[Moja Žizn’]. Ensayo autobiográfico de Lev Davydovitch Trotsky (L. Bronstein, 1879-1940), publicado en ruso en Berlín (1930). El autor escribió este libro en 1929, en Turquía, en la isla de Prinkipo, después de su expulsión de la U.R.S.S. Trotsky fue un político y un orador fuera de serie, pero sobre todo un gran periodista. Esto explica las cualidades y defectos de este libro.
La vida nada común de Trotsky desfila ante nuestros ojos con todas sus peripecias agitadas y multicolores. Hijo de un humilde campesino de una colonia agrícola judía, «peligroso conspirador» a los diecisiete años, encarcelado y «teniendo por universidades la cárcel, la deportación y la emigración» (con dos sensacionales evasiones de Siberia), Trotsky maduró muy de prisa y, desde 1902, desempeñó un papel de primer orden en el movimiento revolucionario ruso. Fue uno de los primeros jefes de la revolución de 1905; feroz antimilitarista durante la primera Gran Guerra, ello le valió ser expulsado de Francia; fue el organizador principal, con Lenín, del golpe de estado de octubre de 1917; representante de los soviets en Brest-Litovsk, creador del Ejército Rojo, y más tarde, después de la muerte de Lenín, el primer adversario de Stalin. Con imágenes fuertemente coloreadas y fórmulas sorprendentes, con gran cantidad de detalles, Trotsky cuenta su vida y su lucha. Nadie busque en su libro un mínimo de objetividad. Escrito en plena lucha a muerte, es sobre todo un arma de combate.
Acusado de haber sido el adversario de Lenín, Trotsky cae en el extremo opuesto y minimiza exageradamente sus disentimientos, que se hicieron patentes desde su primer encuentro en 1902 y que no cesaron hasta la muerte de Lenín. Hablando del período menchevique de su vida, hasta 1917, el autor recarga sus argumentos en aquello que le distinguía de los mencheviques. Para el período de la revolución bolchevique, intenta minimizar sus más graves diferencias: bien sea sobre la paz de Brest-Litovsk (1918) o sobre los sindicatos obreros (1921), señalando al paso, con ostentación, aquello que podía demostrar su amistosa colaboración con Lenín. Lo que sorprende sobremanera en la última parte de su obra es que haya pasado por alto el aspecto implacable de sus procedimientos de lucha y de gobierno. En efecto, sólo encontramos la defensa teórica de las severas medidas tomadas bajo la «dictadura del proletariado». A lo sumo menciona el autor las «medidas administrativas extremas» por medio de las cuales pudo hacer volver al orden los ferrocarriles en 1920, donde cita a Lenín: «Conociendo el carácter riguroso de las prescripciones del camarada Trotsky…».
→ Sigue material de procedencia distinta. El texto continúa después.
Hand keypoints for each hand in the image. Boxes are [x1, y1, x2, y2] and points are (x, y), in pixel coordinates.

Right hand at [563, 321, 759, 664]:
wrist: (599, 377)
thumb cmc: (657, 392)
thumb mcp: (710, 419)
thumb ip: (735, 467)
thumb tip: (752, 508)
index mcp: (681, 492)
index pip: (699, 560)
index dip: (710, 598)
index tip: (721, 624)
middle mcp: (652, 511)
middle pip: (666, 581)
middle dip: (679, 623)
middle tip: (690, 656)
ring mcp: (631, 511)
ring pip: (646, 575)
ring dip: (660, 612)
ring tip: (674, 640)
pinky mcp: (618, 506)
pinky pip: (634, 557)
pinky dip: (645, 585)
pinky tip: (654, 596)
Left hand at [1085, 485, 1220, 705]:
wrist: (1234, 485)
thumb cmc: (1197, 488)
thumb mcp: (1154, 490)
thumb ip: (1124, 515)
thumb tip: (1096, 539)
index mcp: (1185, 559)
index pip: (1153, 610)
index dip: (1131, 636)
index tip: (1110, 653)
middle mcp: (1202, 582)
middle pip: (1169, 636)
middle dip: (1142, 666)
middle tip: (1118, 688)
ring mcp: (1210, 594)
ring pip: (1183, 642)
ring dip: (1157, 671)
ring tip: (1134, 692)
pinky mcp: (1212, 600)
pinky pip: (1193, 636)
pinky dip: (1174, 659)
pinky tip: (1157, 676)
Por otra parte, al leer el libro no se llegan a ver con claridad los rasgos característicos de Trotsky: su ambición desmesurada, proyectada hacia los siglos del futuro y estrechamente ligada a la necesidad de «posar» para la posteridad, de donde se desprende ese señalado gusto por los efectos teatrales; una gran infatuación de sí mismo, justificada, en parte, por sus brillantes dotes. Pero estas grandes cualidades tienen su límite en sus prejuicios ideológicos. Es significativo, finalmente, que los juicios que aporta sobre los hombres que describe estén, a menudo, teñidos de un desdén completamente injustificado. Trotsky menospreciaba a los hombres… Interpretando la elevación de Stalin como un «thermidor» ruso, como el triunfo de la pequeña burguesía y la renuncia a la revolución mundial, no podía luchar con eficacia contra el régimen staliniano, al que por otra parte no dejó de combatir hasta su muerte.